> [Data]:
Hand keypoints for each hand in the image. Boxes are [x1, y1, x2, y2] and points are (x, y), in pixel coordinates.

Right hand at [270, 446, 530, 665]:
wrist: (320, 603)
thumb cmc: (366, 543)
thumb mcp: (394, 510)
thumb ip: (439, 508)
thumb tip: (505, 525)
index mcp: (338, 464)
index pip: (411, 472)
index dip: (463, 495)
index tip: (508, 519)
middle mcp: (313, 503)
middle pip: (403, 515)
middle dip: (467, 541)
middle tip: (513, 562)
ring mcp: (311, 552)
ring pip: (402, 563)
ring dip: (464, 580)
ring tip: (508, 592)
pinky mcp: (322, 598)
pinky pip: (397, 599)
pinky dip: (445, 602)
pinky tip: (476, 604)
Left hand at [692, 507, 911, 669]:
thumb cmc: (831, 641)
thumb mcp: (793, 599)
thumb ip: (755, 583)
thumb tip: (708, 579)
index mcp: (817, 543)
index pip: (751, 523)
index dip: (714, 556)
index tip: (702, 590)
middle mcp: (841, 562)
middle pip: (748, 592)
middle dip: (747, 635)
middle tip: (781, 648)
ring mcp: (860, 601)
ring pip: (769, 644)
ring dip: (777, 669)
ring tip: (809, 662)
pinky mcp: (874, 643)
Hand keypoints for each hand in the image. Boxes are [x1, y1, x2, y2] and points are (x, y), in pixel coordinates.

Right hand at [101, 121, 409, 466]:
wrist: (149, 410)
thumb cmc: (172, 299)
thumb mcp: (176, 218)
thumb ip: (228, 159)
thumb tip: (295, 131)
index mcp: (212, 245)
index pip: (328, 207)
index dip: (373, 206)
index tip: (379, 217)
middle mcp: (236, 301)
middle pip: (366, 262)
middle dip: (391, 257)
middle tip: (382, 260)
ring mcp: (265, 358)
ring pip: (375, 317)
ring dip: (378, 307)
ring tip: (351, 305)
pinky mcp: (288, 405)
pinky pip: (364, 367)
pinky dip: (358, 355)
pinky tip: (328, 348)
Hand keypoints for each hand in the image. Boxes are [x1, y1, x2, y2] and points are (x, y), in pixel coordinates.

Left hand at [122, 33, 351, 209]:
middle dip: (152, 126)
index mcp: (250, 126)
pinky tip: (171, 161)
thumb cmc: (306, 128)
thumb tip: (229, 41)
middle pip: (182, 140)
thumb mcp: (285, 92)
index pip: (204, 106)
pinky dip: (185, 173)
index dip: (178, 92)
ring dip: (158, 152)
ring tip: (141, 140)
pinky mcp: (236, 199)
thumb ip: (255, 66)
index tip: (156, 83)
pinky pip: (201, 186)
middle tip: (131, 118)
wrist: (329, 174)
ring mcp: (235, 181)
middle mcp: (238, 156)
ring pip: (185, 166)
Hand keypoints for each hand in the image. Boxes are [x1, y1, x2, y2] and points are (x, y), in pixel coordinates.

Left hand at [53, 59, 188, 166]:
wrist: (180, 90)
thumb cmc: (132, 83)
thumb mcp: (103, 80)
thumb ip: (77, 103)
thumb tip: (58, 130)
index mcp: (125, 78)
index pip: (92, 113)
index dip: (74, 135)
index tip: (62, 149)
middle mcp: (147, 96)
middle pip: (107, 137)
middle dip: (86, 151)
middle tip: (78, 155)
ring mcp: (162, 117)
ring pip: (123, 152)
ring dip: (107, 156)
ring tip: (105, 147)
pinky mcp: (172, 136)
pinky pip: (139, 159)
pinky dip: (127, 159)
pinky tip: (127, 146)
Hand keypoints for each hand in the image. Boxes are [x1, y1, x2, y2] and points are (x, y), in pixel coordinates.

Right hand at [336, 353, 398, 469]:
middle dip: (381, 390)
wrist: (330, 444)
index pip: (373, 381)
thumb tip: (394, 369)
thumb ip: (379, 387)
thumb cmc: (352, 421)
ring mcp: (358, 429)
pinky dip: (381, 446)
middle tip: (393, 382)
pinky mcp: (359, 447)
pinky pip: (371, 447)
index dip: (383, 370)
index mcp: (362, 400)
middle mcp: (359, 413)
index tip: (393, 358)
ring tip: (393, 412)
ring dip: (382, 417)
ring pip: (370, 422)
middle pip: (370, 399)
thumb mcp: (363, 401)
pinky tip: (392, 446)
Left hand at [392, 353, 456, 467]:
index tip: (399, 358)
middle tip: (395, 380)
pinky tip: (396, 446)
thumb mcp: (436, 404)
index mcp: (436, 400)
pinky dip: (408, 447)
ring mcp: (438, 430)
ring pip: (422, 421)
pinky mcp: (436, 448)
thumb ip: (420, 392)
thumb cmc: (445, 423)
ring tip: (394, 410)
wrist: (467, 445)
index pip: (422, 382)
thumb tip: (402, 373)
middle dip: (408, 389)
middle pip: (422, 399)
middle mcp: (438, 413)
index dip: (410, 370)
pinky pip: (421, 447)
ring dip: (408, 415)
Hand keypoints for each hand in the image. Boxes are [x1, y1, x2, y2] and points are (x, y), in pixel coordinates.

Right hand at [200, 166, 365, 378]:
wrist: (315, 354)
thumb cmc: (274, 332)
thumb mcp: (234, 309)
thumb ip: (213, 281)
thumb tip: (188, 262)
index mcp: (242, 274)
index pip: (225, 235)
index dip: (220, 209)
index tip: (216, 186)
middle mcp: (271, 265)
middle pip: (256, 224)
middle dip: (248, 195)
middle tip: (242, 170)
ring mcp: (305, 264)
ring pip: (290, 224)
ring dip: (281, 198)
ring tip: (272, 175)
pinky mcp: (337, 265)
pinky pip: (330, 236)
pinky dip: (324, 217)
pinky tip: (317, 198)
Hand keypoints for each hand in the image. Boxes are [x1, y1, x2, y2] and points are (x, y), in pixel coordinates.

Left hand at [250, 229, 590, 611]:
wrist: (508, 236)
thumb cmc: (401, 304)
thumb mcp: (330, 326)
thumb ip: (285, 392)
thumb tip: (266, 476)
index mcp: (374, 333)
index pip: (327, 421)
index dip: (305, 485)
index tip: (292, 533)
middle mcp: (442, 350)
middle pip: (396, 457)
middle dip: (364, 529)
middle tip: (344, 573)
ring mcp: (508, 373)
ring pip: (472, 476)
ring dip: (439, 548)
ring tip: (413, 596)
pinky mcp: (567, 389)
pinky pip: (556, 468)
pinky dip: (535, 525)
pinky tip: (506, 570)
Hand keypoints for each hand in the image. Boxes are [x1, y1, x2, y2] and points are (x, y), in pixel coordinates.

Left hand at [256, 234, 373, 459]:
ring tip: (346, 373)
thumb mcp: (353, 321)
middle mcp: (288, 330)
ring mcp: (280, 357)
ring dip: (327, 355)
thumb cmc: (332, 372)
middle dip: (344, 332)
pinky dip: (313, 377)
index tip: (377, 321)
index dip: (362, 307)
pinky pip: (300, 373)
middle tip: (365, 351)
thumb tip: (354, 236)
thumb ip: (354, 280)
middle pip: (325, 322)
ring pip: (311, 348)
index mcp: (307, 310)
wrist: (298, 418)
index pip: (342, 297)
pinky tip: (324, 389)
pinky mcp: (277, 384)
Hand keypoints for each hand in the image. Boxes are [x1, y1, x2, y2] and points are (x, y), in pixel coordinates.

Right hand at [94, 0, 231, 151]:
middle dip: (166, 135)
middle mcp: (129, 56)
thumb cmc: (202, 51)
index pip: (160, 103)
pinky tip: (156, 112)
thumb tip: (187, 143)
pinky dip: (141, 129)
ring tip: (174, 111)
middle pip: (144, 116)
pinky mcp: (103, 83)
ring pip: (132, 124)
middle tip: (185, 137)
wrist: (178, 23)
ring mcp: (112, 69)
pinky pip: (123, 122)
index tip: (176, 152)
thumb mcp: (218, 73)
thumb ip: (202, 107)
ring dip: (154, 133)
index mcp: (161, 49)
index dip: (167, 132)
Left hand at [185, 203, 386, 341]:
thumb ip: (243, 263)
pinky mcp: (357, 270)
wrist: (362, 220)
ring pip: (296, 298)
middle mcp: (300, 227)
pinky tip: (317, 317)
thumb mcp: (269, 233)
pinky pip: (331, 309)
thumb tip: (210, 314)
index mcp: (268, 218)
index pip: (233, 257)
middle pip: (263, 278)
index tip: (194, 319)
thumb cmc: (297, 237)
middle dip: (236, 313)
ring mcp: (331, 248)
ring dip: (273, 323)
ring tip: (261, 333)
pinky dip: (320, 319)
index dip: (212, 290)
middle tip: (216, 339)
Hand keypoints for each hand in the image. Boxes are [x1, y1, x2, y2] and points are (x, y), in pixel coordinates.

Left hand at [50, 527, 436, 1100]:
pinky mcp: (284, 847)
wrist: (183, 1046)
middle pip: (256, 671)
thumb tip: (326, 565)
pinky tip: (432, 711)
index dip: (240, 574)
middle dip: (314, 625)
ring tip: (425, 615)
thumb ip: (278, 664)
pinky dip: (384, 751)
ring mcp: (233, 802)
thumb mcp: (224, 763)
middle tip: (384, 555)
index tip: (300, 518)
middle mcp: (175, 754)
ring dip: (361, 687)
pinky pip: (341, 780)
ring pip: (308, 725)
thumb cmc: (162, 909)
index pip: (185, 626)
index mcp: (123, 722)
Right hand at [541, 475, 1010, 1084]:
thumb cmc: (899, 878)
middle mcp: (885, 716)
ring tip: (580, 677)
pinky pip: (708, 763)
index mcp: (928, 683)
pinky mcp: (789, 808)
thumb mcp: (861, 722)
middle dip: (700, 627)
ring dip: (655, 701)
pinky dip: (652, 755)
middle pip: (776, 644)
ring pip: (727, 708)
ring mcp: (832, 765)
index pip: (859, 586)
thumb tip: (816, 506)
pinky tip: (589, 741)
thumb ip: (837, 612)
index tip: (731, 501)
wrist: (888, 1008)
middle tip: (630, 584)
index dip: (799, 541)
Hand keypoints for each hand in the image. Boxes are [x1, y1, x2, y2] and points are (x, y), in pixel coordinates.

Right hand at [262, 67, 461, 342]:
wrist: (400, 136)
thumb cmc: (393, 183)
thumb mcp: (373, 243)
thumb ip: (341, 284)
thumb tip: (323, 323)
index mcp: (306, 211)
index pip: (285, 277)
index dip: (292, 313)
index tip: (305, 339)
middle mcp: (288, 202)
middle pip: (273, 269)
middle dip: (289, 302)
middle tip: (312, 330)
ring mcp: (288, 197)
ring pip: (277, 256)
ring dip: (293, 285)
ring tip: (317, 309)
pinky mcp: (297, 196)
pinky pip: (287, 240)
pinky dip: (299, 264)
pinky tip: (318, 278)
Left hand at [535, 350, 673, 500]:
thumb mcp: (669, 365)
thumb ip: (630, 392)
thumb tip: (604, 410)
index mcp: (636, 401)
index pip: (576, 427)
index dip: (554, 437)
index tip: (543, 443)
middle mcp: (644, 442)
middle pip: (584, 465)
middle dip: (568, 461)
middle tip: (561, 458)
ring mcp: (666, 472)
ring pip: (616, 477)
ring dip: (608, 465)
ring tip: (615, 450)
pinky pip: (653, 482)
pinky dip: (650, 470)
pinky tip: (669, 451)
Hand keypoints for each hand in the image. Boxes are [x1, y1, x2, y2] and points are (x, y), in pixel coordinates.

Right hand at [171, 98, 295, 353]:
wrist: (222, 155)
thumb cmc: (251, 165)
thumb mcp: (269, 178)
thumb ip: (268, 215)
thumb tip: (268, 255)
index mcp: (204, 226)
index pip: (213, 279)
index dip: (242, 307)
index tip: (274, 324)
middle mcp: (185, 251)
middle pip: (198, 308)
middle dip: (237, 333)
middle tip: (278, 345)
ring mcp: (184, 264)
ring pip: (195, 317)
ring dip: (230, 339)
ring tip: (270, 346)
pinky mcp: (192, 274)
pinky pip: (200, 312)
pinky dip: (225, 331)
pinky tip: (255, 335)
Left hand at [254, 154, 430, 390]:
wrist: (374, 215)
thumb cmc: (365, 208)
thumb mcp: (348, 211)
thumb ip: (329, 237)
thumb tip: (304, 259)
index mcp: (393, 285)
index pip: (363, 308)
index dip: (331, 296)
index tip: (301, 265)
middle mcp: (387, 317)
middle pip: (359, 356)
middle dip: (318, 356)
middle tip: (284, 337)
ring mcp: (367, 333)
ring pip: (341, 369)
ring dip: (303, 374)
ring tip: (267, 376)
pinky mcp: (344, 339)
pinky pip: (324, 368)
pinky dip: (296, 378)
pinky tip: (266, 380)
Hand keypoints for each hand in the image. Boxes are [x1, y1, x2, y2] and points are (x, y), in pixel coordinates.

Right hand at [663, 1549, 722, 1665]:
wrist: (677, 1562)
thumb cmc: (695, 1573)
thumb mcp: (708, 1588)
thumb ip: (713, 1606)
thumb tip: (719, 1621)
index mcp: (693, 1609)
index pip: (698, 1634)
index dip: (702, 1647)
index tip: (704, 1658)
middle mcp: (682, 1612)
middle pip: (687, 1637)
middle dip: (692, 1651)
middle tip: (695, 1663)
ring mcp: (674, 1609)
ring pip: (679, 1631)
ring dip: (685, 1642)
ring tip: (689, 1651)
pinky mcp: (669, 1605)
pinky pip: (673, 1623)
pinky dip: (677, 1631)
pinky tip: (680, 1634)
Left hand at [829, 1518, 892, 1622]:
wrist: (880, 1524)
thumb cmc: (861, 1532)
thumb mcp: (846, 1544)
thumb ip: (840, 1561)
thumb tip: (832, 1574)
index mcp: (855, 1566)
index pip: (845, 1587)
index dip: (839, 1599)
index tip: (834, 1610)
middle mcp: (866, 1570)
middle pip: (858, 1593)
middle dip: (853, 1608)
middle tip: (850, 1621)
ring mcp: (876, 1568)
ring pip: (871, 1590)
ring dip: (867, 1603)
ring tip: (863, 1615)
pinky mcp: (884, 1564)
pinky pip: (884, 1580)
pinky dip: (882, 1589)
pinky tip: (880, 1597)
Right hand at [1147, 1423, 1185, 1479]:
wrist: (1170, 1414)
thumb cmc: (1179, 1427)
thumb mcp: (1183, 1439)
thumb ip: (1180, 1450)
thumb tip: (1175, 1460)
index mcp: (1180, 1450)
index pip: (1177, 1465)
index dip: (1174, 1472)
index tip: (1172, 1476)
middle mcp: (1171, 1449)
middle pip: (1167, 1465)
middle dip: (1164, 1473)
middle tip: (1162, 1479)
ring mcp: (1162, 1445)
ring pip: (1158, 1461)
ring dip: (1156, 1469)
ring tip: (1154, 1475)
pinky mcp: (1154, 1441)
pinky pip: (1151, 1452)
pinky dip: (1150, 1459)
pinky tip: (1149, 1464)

> [Activity]: Scan the records above for the lines holding "pinky mcp: (172, 136)" and "ring tip: (413, 596)". Transcribe those two and every line between them word for word, and no others.

> [Answer section]:
pinky mcp: (172, 136)
pinky pip: (139, 159)
pinky dip: (127, 159)
pinky tip: (127, 146)
Hand keypoints for each hand in the image. Boxes are [x1, y1, x2, y2] and points are (x, y), in pixel coordinates.

Right hand at [336, 353, 398, 469]:
middle dip: (381, 390)
wrist: (330, 444)
index pip: (373, 381)
thumb tip: (394, 369)
thumb ip: (379, 387)
thumb cmc: (352, 421)
ring mcp: (358, 429)
pinky dip: (381, 446)
middle tip: (393, 382)
pinky mcp: (359, 447)
pinky pip: (371, 447)
index dip: (383, 370)
index mcp: (362, 400)
middle mcp: (359, 413)
index tip: (393, 358)
ring tip: (393, 412)
ring dip: (382, 417)
ring pip: (370, 422)
middle pip: (370, 399)
thumb mcp: (363, 401)
pinky tip: (392, 446)
Left hand at [392, 353, 456, 467]:
index tip: (399, 358)
middle tip: (395, 380)
pinky tip: (396, 446)
thumb mcp: (436, 404)
index mcp: (436, 400)
pinky dip: (408, 447)
ring mcp: (438, 430)
ring pip: (422, 421)
pinky mcp: (436, 448)
thumb ip: (420, 392)
thumb cmc: (445, 423)
ring tip: (394, 410)
wrist: (467, 445)
index pip: (422, 382)
thumb tip: (402, 373)
middle dip: (408, 389)
middle pip: (422, 399)
middle mcp: (438, 413)
index dip: (410, 370)
pinky pip: (421, 447)
ring dip: (408, 415)
Hand keypoints for each hand in the image. Boxes are [x1, y1, x2, y2] and points are (x, y), in pixel coordinates.

Right hand at [200, 166, 365, 378]:
wrist: (315, 354)
thumb cmc: (274, 332)
thumb mcp: (234, 309)
thumb ip: (213, 281)
thumb tip: (188, 262)
index mcp: (242, 274)
index pip: (225, 235)
index dip: (220, 209)
index tip: (216, 186)
middle mcp: (271, 265)
middle pip: (256, 224)
middle dip: (248, 195)
middle tip: (242, 170)
ring mcp: (305, 264)
ring pip: (290, 224)
ring dip: (281, 198)
ring tip: (272, 175)
pinky mcp: (337, 265)
pinky pip: (330, 236)
pinky dip: (324, 217)
pinky tip: (317, 198)
Hand keypoints for each hand in the image. Boxes are [x1, y1, x2, y2] and points are (x, y), in pixel coordinates.

Left hand at [250, 229, 590, 611]:
wrist: (508, 236)
thumb cmc: (401, 304)
thumb mcp: (330, 326)
thumb ip: (285, 392)
thumb tip: (266, 476)
index mcp: (374, 333)
index pip: (327, 421)
index dip: (305, 485)
index tip: (292, 533)
middle mcp: (442, 350)
middle pip: (396, 457)
middle dip: (364, 529)
middle tip: (344, 573)
ring mcp: (508, 373)
ring pip: (472, 476)
ring dip: (439, 548)
ring tip: (413, 596)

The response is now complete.